Did the car actually gain more speed while sliding in GTA ? I often slides my car around corner exits from time to time in GT5, but rarely I've seen my car carry more speed while sliding or gain more time while doing it. What sort of slides is it ? The kind that Formula 1 car have around tight corners ? or slides that leaves black tire marks ...
Its not that you gain speed when traction is lost in GT5/GTA its that you don't lose any.
The moment you exceed the limit on rubber when cornering you lose lateral grip and therefore speed (often referred to as tyre scrub), this simply doesn't happen in GT5/GTA.
Take a look at footage from any tarmac event, be it F1, DTM, WRC tarmac stages and you will see they do everything they can to keep the tyres right on the very limit of grip, because a fraction over in either direction is slower.
I always thought that engine braking is only used to help controlling the car speed on a steep slope, and I am referring to smooth surfaced road here, brake alone would not be sufficient in some cases, as they get overheated and faded on a long way down from a hilly road. I have a bad experience once while still learning to drive 15 years ago, I went down hill while still on 2nd gear, tried to brake with the engine by shifting to 1st, the car over revs, silly me not looking at my terminal speed on 2nd. The car was still going at the speed it has before going to 1st even when the engine could not rev higher, thankfully I still have a brake to slow the car down.
You can use compression braking on almost any descent and on any surface, I've used it on a 14 degree slope on a public road on the back road near my home and its perfectly possible to control the entire descent with the engine alone.

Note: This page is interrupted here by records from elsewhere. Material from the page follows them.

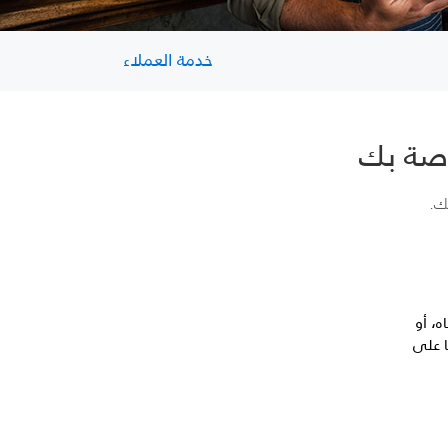
خدمة العملاء
اصة بك
ك.
ه، أو
ا على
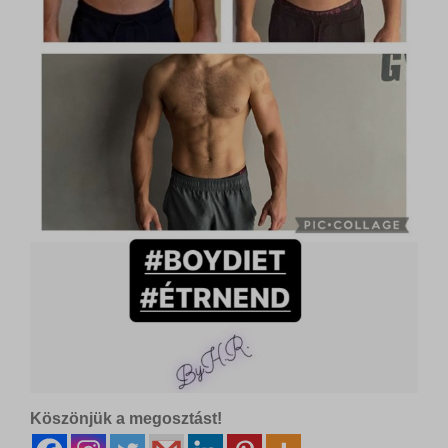
Köszönjük a megosztást!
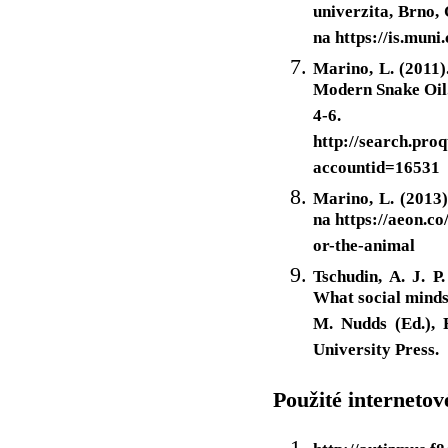
univerzita, Brno, 
na https://is.mun
Marino, L. (2011)
Modern Snake Oil.
4-6
http://search.pro
accountid=16531
Marino, L. (2013)
na https://aeon.co
or-the-animal
Tschudin, A. J. P.
What social minds 
M. Nudds (Ed.), 
University Press.
Použité internetov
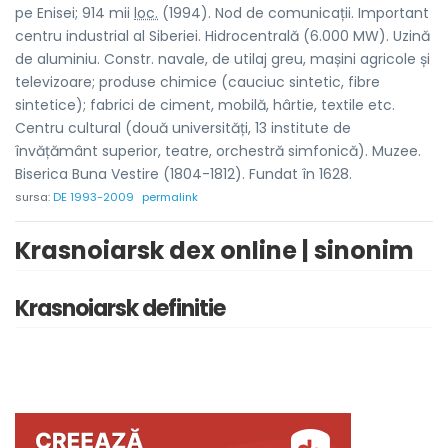
pe Enisei; 914 mii
loc.
(1994). Nod de comunicații. Important
centru industrial al Siberiei. Hidrocentrală (6.000 MW). Uzină
de aluminiu. Constr. navale, de utilaj greu, mașini agricole și
televizoare; produse chimice (cauciuc sintetic, fibre
sintetice); fabrici de ciment, mobilă, hârtie, textile etc.
Centru cultural (două universități, 13 institute de
învățământ superior, teatre, orchestră simfonică). Muzee.
Biserica Buna Vestire (1804-1812). Fundat în 1628.
sursa:
DE 1993-2009
permalink
Krasnoiarsk dex online | sinonim
Krasnoiarsk definitie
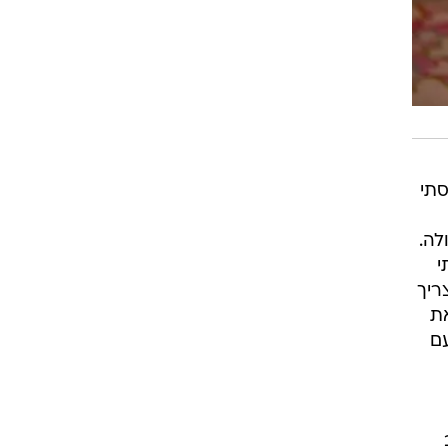
סתי
לה.
י
ריך
את
עם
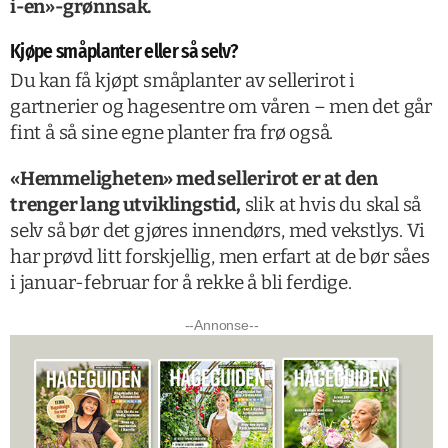
i-en»-grønnsak.
Kjøpe småplanter eller så selv?
Du kan få kjøpt småplanter av sellerirot i
gartnerier og hagesentre om våren – men det går
fint å så sine egne planter fra frø også.
«Hemmeligheten» med sellerirot er at den
trenger lang utviklingstid,
slik at hvis du skal så
selv så bør det gjøres innendørs, med vekstlys. Vi
har prøvd litt forskjellig, men erfart at de bør såes
i januar-februar for å rekke å bli ferdige.
--Annonse--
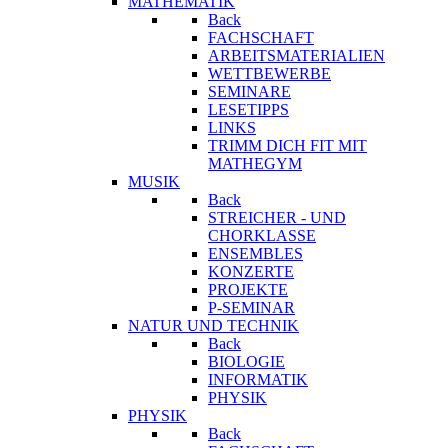
MATHEMATIK
Back
FACHSCHAFT
ARBEITSMATERIALIEN
WETTBEWERBE
SEMINARE
LESETIPPS
LINKS
TRIMM DICH FIT MIT
MATHEGYM
MUSIK
Back
STREICHER - UND
CHORKLASSE
ENSEMBLES
KONZERTE
PROJEKTE
P-SEMINAR
NATUR UND TECHNIK
Back
BIOLOGIE
INFORMATIK
PHYSIK
PHYSIK
Back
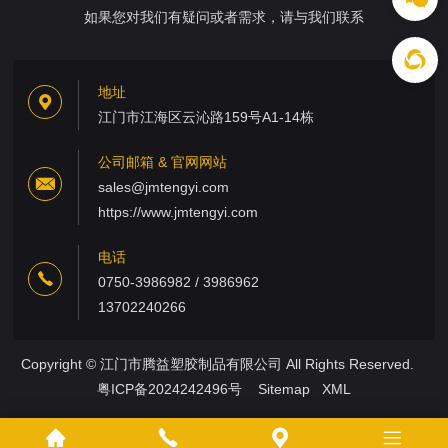
如果您对我们有疑问或者需求，请与我们联系
地址
江门市江海区云沁路159号A1-14栋
公司邮箱 & 官网网站
sales@jmtengyi.com
https://www.jmtengyi.com
电话
0750-3986982 / 3986962
13702240266
Copyright © 江门市腾益塑胶制品有限公司 All Rights Reserved.
粤ICP备2024242496号
Sitemap
XML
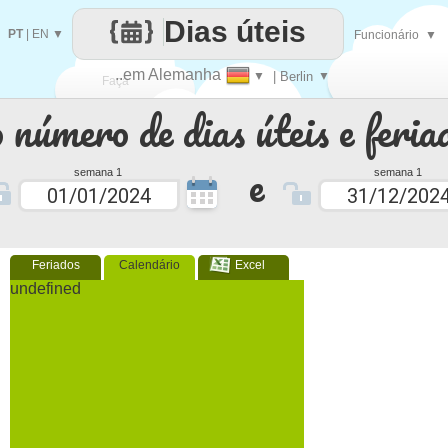
Dias úteis
PT
|
EN
▼
Funcionário
▼
..em Alemanha
▼
| Berlin
▼
Faça
 número de dias úteis e feria
cada
e
semana 1
semana 1
Feriados
Calendário
Excel
undefined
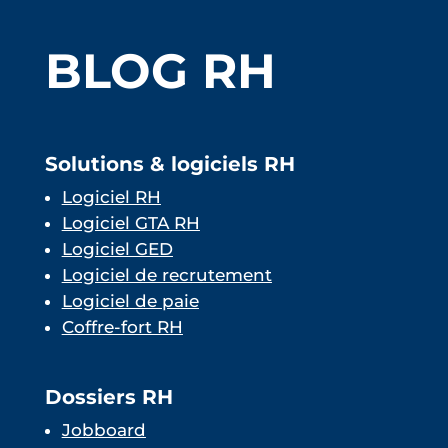
BLOG RH
Solutions & logiciels RH
Logiciel RH
Logiciel GTA RH
Logiciel GED
Logiciel de recrutement
Logiciel de paie
Coffre-fort RH
Dossiers RH
Jobboard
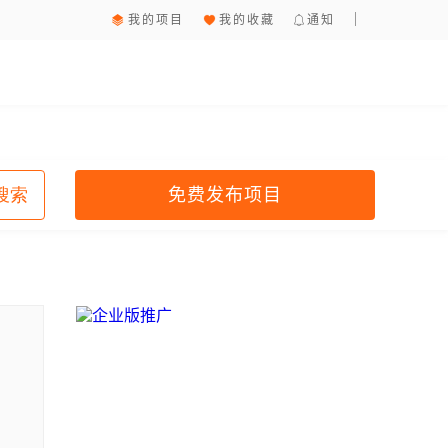
我的项目
我的收藏
通知
免费发布项目
搜索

The situation you describe above sounds a lot more like a misjudgement on your part, which doesn't in itself mean the practice is invalid, simply that (in this case) you did not apply it correctly.
I would guess that had you started the descent in 1st gear you would have been able to control it with engine speed alone.
Off road/ 4WD cars with hill descent features are using computer controlled brakes and other electronic stuff to help control the speed while descending, they have better lower differential gears than normal cars. So maybe not all cars would go faster on down hill with engine braking and no brakes at all.
I'm talking about cars without these systems, the majority of my own off-road experience is in a Series II Land Rover, which has zero electronic aids of any sort. Pop that in 1st and Low Range and you don't need anything else for a controlled descent.
GT5 is a near realistic simulator that requires an understanding of actual driving and real life physics to get the most out of the game.
Forza is a fantastically realistic arcade that require an understanding of how the game works to get the most out of the game.
Totally and 100% disagree.
Swap those around and you would have my view on it (apart from neither being a near realistic sim), GT5's lack of a true tyre model and its very basic suspension modelling just doesn't cut the mustard in this day and age at all.
My simple test is to drive broadly the same car around the same circuit in both games and the lap times in the two games don't really compare although those in GT5 are nearest to actual reality. (based purely on my marginal skills)
I can't agree that lap times are a good indicator of how accurate a sim is at all, too many variable exists for them to be of any use at all. You could have a physics model that provides far too much longitudinal grip and far too little lateral grip, with them balancing out over the course of a lap. The lap time would be fine, but all that would do would be to hide the two clearly inaccurate parts of the physics model.